Dans « Nude for Love », avec « 3 Bandits », le violoncelle trouve la puissance sonore brute d’une clarinette Indienne/Egyptienne/d’un zurna turc ou d’une vièle rebab du kashmir, greffe sur le rythme tzigane lent samplé une section de cordes égyptiennes, superposant ces deux voix/cultures sur le breakbeat, les mains qui rythment la transe et les clameurs lointaines.
Enfin, « Beautiful You » est la version studio de la belle mélodie qui me semblait connue sur le Live, avec ces vocaux funky Ragga soulfull (le Ragga pour moi manque de groove et de soul, s’il n’est que flots de mots et bordées d’insultes débitées au kilomètre/seconde à la Capleton) avec un côté R’N’B en mieux et de beaux choeurs féminins et effets scratches, à la « Lychee Queen ».

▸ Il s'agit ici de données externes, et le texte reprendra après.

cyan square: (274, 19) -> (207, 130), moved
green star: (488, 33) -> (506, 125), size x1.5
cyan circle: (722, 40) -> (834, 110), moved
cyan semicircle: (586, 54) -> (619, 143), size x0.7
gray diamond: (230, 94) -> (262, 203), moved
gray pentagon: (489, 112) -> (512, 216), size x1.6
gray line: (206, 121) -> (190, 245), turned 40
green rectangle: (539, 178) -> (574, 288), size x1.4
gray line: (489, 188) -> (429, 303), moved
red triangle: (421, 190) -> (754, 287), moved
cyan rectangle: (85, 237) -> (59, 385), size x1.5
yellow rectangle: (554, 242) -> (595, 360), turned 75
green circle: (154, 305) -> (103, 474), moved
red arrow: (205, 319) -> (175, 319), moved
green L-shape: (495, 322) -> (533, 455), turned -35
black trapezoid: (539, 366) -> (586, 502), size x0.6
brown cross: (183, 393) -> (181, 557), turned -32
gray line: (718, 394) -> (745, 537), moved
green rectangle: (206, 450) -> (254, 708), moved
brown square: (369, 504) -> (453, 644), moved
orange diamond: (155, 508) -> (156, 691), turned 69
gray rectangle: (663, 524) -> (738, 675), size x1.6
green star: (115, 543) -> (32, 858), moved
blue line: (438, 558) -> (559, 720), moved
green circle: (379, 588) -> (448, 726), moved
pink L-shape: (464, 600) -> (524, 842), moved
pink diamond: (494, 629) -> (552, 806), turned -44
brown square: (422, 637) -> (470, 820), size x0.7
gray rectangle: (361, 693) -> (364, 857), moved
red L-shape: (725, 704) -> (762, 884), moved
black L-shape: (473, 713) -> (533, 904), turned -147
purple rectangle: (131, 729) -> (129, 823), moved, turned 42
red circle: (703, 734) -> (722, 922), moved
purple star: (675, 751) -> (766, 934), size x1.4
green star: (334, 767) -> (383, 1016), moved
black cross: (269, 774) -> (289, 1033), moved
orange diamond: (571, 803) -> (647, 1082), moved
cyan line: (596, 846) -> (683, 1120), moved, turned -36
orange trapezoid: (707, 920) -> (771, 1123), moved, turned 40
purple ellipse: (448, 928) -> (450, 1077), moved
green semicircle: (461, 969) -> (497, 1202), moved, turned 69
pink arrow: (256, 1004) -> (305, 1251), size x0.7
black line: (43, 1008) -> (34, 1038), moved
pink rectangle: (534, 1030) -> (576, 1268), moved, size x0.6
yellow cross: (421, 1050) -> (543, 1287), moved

Pour moi même un rappeur/chanteur Ragga devrait avoir de la musicalité, et un talent pour l’improvisation qui lui permette de jouer/chanter avec de vrais musiciens Live. Mais rares sont ceux qui en sont capables : Nyah chez Truffaz, Kokayi chez Steve Coleman, Voice, IAM s’ils le voulaient, Abd Al Malik je suppose, Hocus Pocus....

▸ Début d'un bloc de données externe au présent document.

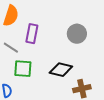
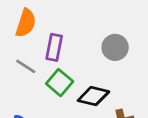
green square: (23, 69) -> (60, 83), moved, turned 36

Merci de m’avoir fait découvrir Bumcello, plus que « Lychee Queen » ou même leur dernier live aux nuits Européennes, ou justement je n’avais pas cette connaissance de ce qu’ils avaient fait avant, des sepoirs qu’ils ont pu susciter pour la musique. Je parle au passé puisque maintenant ils font une pause chacun de son côté. Les américains disent du trio Jazz piano/basse/batterie : « three is a crowd » (trois est une foule). Avec Bumcello, « two is a world » (deux est un monde). Je crois qu’ils étaient venus à Jazzdor il y a des années et que je les ai ratés!